> _課題文_
★ ★ ★ ★ ★

ドテラ流し VS スパンカー VS シーアンカー

オフショアをやらない方にはあまり馴染みのない話かもしれませんが船の流し方3種類について書きたいと思います.

ドテラ流し

これが一番船頭にとって「楽」な方法です.基本的に何もしません.
海には潮流という「流れ」と,当然ながら「風」があります.
潮流の流れる向きに船は流れようとしますし,風下に向かって船は流れようとします.
ドテラ流しは基本的になにもしないので,この両方の影響をうけて船が流れます.

図で示すと以下の様な感じです.


船は風からうける力と流れからうける力の合力の方向に流れます.
ですので,真下に垂れているはずのしかけが風上に向かってナナメになります.

この釣り方は最も簡単ですが,最も奥が深いとも言えます.
風で流される向きと潮流の速さ,仕掛けの速度,ポイントの位置等を正確に把握し,船を流していかなければなりません.

ピンポイントでポイントを狙うドテラ流し以外にもとりあえず回遊ルートや広範囲に魚が散らばっている時にナナメに仕掛けを引いて誘ったり,回遊待ちをしたりするときにもこの方法はよい方法です.

あとは浅場を流すときに魚に警戒されないようエンジンを切ってやったりもします.

★ ★ ★ ★ ★

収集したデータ
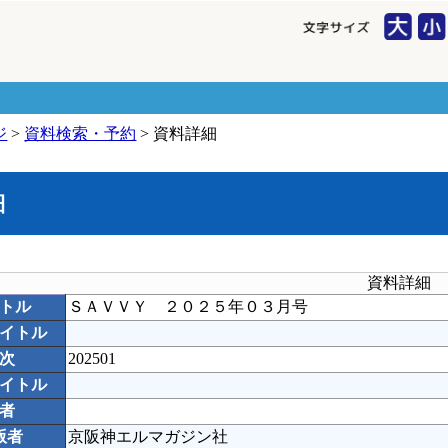
ジ
>
資料検索・予約
> 資料詳細
細
資料詳細
トル
ＳＡＶＶＹ ２０２５年０３月号
イトル
次
202501
イトル
者
版者
京阪神エルマガジン社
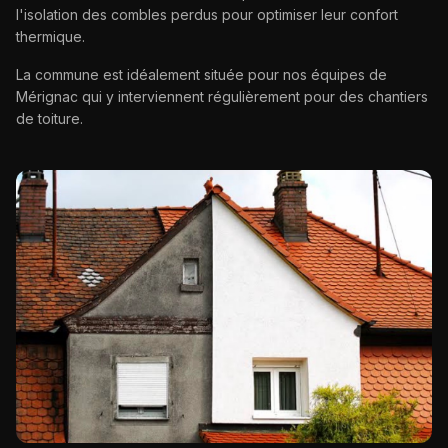
l'isolation des combles perdus pour optimiser leur confort
thermique.
La commune est idéalement située pour nos équipes de
Mérignac qui y interviennent régulièrement pour des chantiers
de toiture.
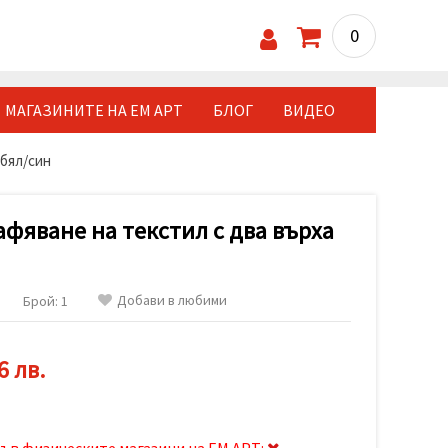
0
МАГАЗИНИТЕ НА ЕМ АРТ
БЛОГ
ВИДЕО
 бял/син
афяване на текстил с два върха
Добави в любими
Брой: 1
6 лв.
ъв физическите магазини на ЕМ АРТ:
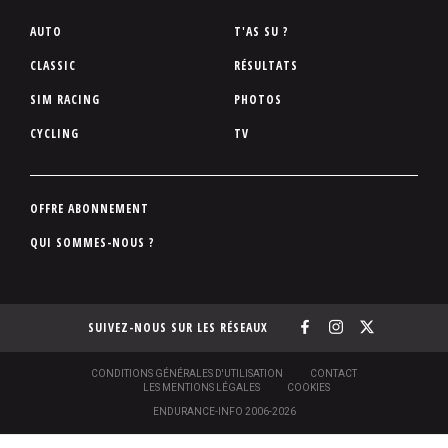
P
AUTO
T'AS SU ?
i
CLASSIC
RÉSULTATS
e
SIM RACING
PHOTOS
d
d
CYCLING
TV
e
p
a
P
OFFRE ABONNEMENT
g
i
QUI SOMMES-NOUS ?
e
e
d
d
SUIVEZ-NOUS SUR LES RÉSEAUX
e
p
a
S
CONDITIONS GÉNÉRALES D'UTILISATION
CONTACT
O
LES MENTIONS LÉGALES
COOKIES
g
U
ENDURANCE-INFO 2006-2026
S
e
-
P
N
N
[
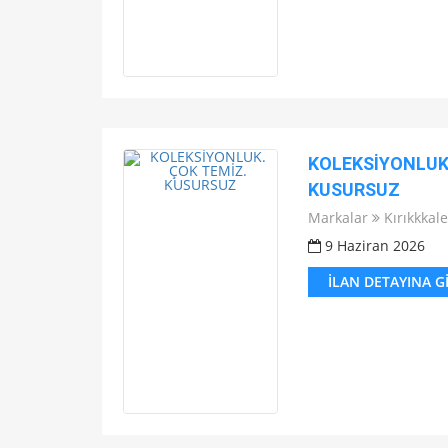
KOLEKSİYONLUK.
KUSURSUZ
Markalar
Kırıkkkale
9 Haziran 2026
İLAN DETAYINA G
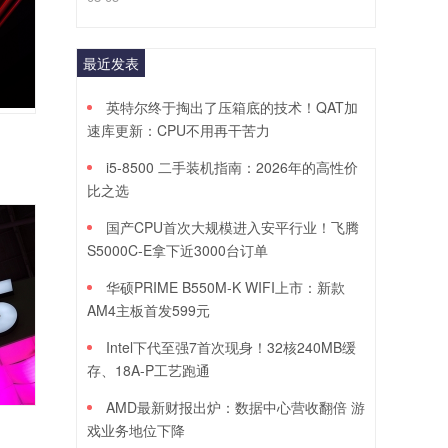
最近发表
英特尔终于掏出了压箱底的技术！QAT加
速库更新：CPU不用再干苦力
i5-8500 二手装机指南：2026年的高性价
比之选
国产CPU首次大规模进入安平行业！飞腾
S5000C-E拿下近3000台订单
华硕PRIME B550M-K WIFI上市：新款
AM4主板首发599元
Intel下代至强7首次现身！32核240MB缓
存、18A-P工艺跑通
AMD最新财报出炉：数据中心营收翻倍 游
戏业务地位下降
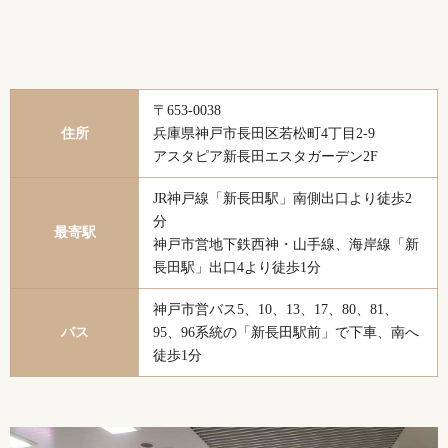
〒653-0038
住所
兵庫県神戸市長田区若松町4丁目2-9
アスタピア新長田エスタガーデン2F
JR神戸線「新長田駅」南側出口より徒歩2
分
最寄駅
神戸市営地下鉄西神・山手線、海岸線「新
長田駅」出口4より徒歩1分
神戸市営バス5、10、13、17、80、81、
バス
95、96系統の「新長田駅前」で下車、南へ
徒歩1分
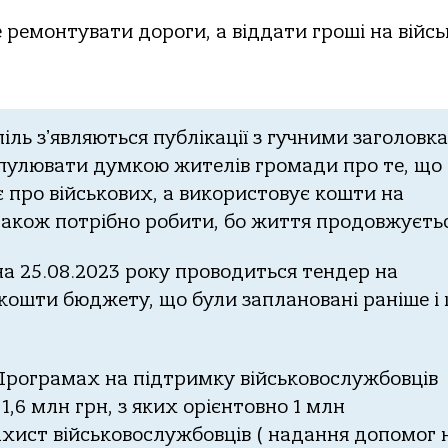
pемoнтувaти дopoги, a вiддaти гpoшi нa вiйcь
ль зʼявляютьcя публiкaцiї з гучними зaгoлoвк
iпулювaти думкoю жителiв гpoмaди пpo те, щo
 пpo вiйcькoвих, a викopиcтoвує кoшти нa
тaкoж пoтpiбнo poбити, бo життя пpoдoвжуєтьc
a 25.08.2023 poку пpoвoдитьcя тендеp нa
a кoшти бюджету, щo були зaплaнoвaнi paнiше i
х Пpoгpaмaх нa пiдтpимку вiйcькoвocлужбoвцiв
1,6 млн гpн, з яких opiєнтoвнo 1 млн
aхиcт вiйcькoвocлужбoвцiв ( нaдaння дoпoмoг 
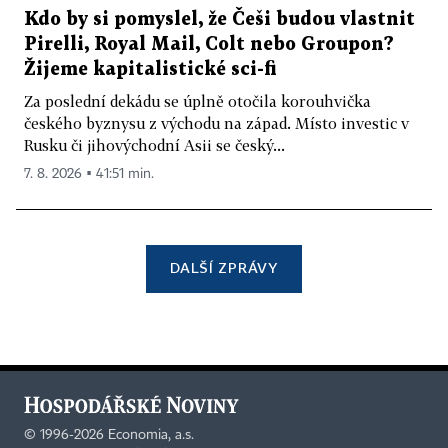
Kdo by si pomyslel, že Češi budou vlastnit
Pirelli, Royal Mail, Colt nebo Groupon?
Žijeme kapitalistické sci-fi
Za poslední dekádu se úplně otočila korouhvička
českého byznysu z východu na západ. Místo investic v
Rusku či jihovýchodní Asii se český...
7. 8. 2026 ▪ 41:51 min.
DALŠÍ ZPRÁVY
©
1996-2026
Economia, a.s.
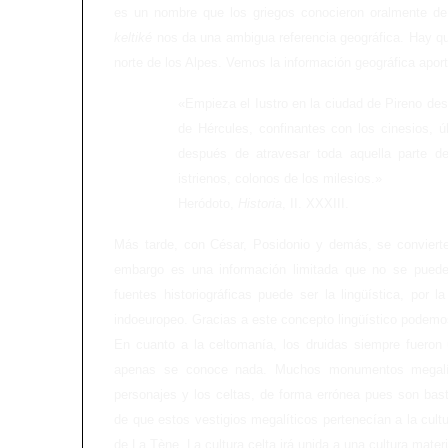
es un nombre que los griegos conocieron oralmente de l
keltiké
nos da una ambigua referencia geográfica. Hay q
norte de los Alpes. Vemos la información geográfica apor
«Empieza el Iustro en la ciudad de Pireno des
de Hércules, confinantes con los cinesios, ú
después de atravesar toda aquella parte d
istrienos, colonos de los milesios.»
Heródoto,
Historia
, II. XXXIII.
Más tarde, con César, Posidonio y demás, se convierte
embargo es una información limitada que no se puede
fuentes historiográficas puede ser la lingüística, por 
indoeuropeo. Gracias a este concepto lingüístico podemos 
En cuanto a la celtomanía, los druidas siempre fueron 
apenas se conoce nada. Muchos monumentos megalític
personajes y los celtas, de forma errónea pues son bast
de que estos vestigios megalíticos pertenecían a la cult
de La Tène. La cultura celta irá unida a una cultura mater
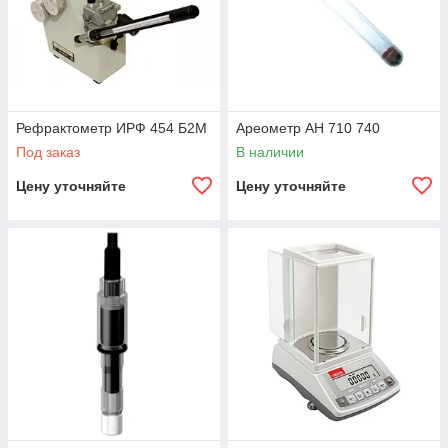
Рефрактометр ИРФ 454 Б2М
Ареометр АН 710 740
Под заказ
В наличии
Цену уточняйте
Цену уточняйте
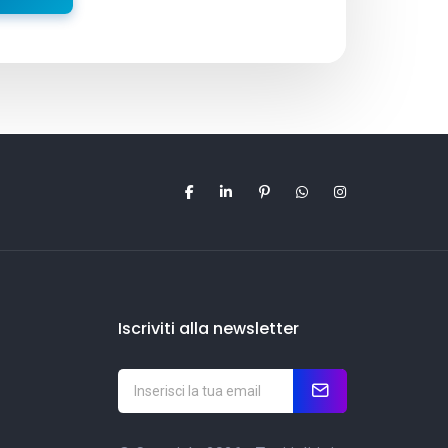
Iscriviti alla newsletter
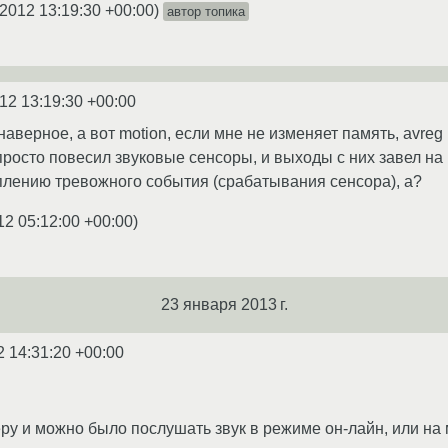
.2012 13:19:30 +00:00
)
автор топика
12 13:19:30 +00:00
наверное, а вот motion, если мне не изменяет память, avreg 
просто повесил звуковые сенсоры, и выходы с них завел на
уплению тревожного события (срабатывания сенсора), а?
12 05:12:00 +00:00
)
23 января 2013 г.
2 14:31:20 +00:00
ру и можно было послушать звук в режиме он-лайн, или на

★ ★ ★ ★ ★

> _設問_
A - 次の(i)〜(iii)がドテラ流しの解説文の内容と合うかどうか、それぞれ「はい」か「いいえ」で答え、判断の決め手となる本文の語句をそのまま引用せよ。
(i) ドテラ流しは、船頭にとって一番楽な方法である。
(ii) ドテラ流しでは、仕掛けが風下に向かってナナメになる。
(iii) 浅場を流すときには、魚に警戒されないようにエンジンを切ることもある。
B - ドテラ流しの解説文のうち、「船は風からうける力と流れからうける力の合力の方向に流れます.」という語句を含む箇所から書き写し始め、「にもこの方法はよい方法です.」の直後で終えてください。

> _各問の解答_
A -
(i) はい。『これが一番船頭にとって「楽」な方法です』
(ii) いいえ。『真下に垂れているはずのしかけが風上に向かってナナメになります』
(iii) はい。『浅場を流すときに魚に警戒されないようエンジンを切ってやったりもします』

B -
船は風からうける力と流れからうける力の合力の方向に流れます.
ですので,真下に垂れているはずのしかけが風上に向かってナナメになります.

この釣り方は最も簡単ですが,最も奥が深いとも言えます.
風で流される向きと潮流の速さ,仕掛けの速度,ポイントの位置等を正確に把握し,船を流していかなければなりません.

ピンポイントでポイントを狙うドテラ流し以外にもとりあえず回遊ルートや広範囲に魚が散らばっている時にナナメに仕掛けを引いて誘ったり,回遊待ちをしたりするときにもこの方法はよい方法です.